Con la cultura si mangia? A Bergamo, la risposta sembrerebbe proprio essere affermativa. È quanto emerge dalla mappatura dell’economia della cultura della città di Bergamo commissionata dal Comune a Prometeia, una delle aziende leader nella ricerca economica e finanziaria a livello internazionale, che nei mesi scorsi ha scandagliato l’offerta e la risposta culturale in città.

Ad uno sguardo approfondito emergono dati e comportamenti molto interessanti per quello che riguarda la cultura a Bergamo.

In primo luogo il Comune produce servizi culturali per tutto il territorio provinciale, con la città che dimostra un’elevata attrattività culturale soprattutto per quel che riguarda teatro e attività concertistica. Intorno a un milione (991.483) sono stati calcolati i partecipanti degli eventi culturali cittadini nel solo 2016, 467 invece i soggetti che operano a Bergamo nel settore, per un totale di 1.377 addetti.

Interessante anche il dato riguardo la spesa delle famiglie per beni e attività culturali: nel 2016 a Bergamo si registra una media per abitante notevolmente più alta rispetto al resto del Paese, con ben 137,6€ spesi in cultura rispetto ai 95,5€ spesi nel resto d’Italia. Una differenza che pare trovare corrispondenza nella grande passione per il teatro che dimostrano i bergamaschi: l’attività teatrale e concertistica corrisponde a una percentuale altissima della spesa complessiva, pari al 72% del totale, rispetto al 48% della media nazionale.

Notevole il dato che riguarda la spesa del Comune di Bergamo per la cultura, oltre ai 10,6 milioni di euro di investimenti sui contenitori culturali, Palazzo Frizzoni spende oltre 8 milioni di euro per le attività culturali (2,7 milioni per eventi, festival e servizi), il teatro (984mila euro), le biblioteche (2,1 milioni) e i musei (2,2 milioni di euro).

Con la cultura si fa impresa: il valore aggiunto nel 2016 è pari a 161 milioni di euro: ogni euro creato nel settore della cultura genera 1,8€ addizionali di valore aggiunto.

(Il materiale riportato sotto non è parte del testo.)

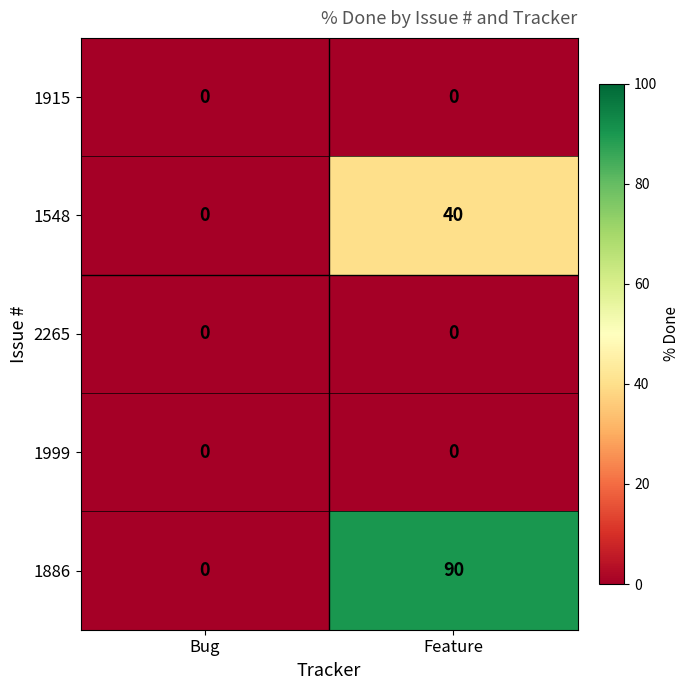

At how many categories does at least one series exceed 13?

1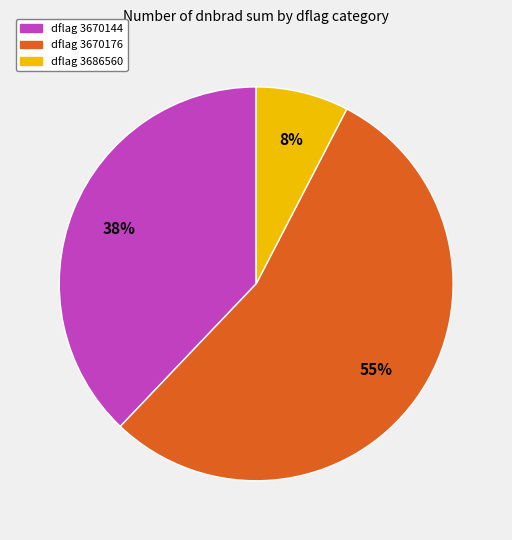

Which category has the biggest portion of the pie?

dflag 3670176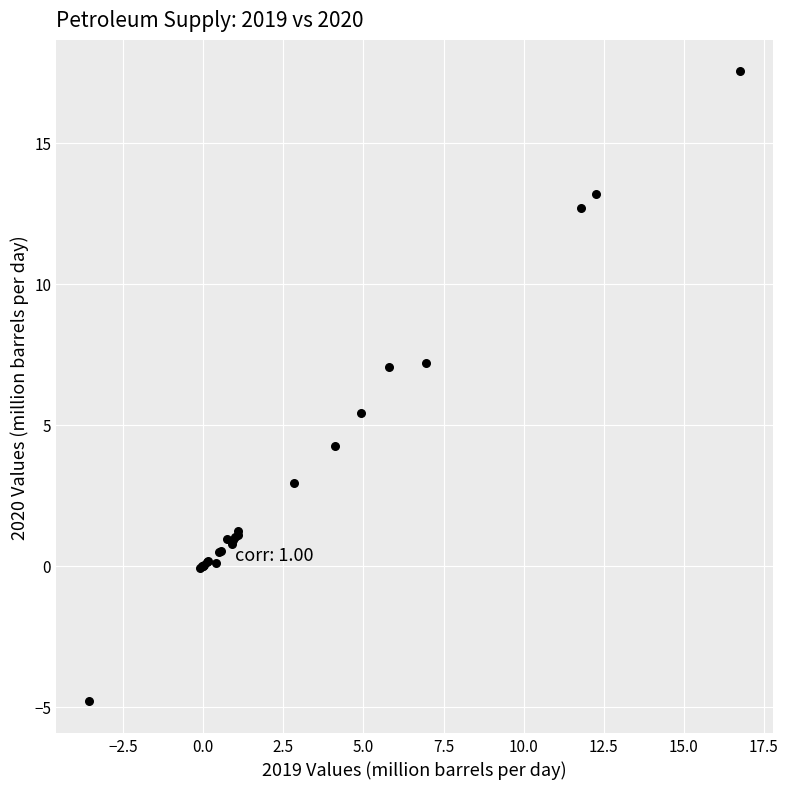

What Y value in the scatter plot is closest to 6?

5.4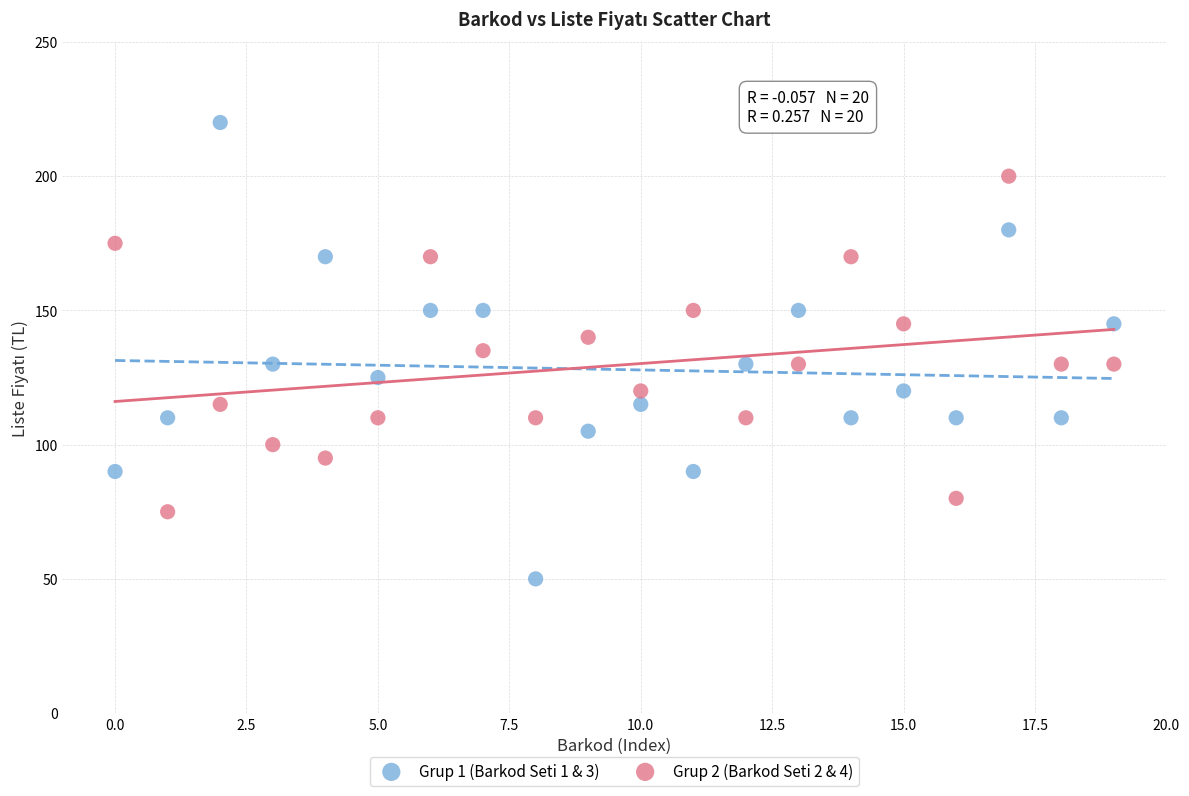

Which series reaches the minimum Y coordinate?

Grup 1 (Barkod Seti 1 & 3)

Anche a livello di occupazione i numeri si dimostrano molto interessanti, con 3.359 occupati del settore compreso l’indotto (10 occupati nel settore sostengono altri 15 occupati addizionali nell’economia della città).

I turisti per motivi culturali (in presenze) sono in crescita costante negli ultimi tre anni, con una spesa media giornaliera di 54€ dei turisti italiani, di 82€ per quel che riguarda i visitatori stranieri. Insomma, il PIl culturale per abitante generato all’interno del Comune di Bergamo è il doppio rispetto alla media nazionale, con ben 483€ per abitante contro i 254€ della media italiana (420€ della media lombarda).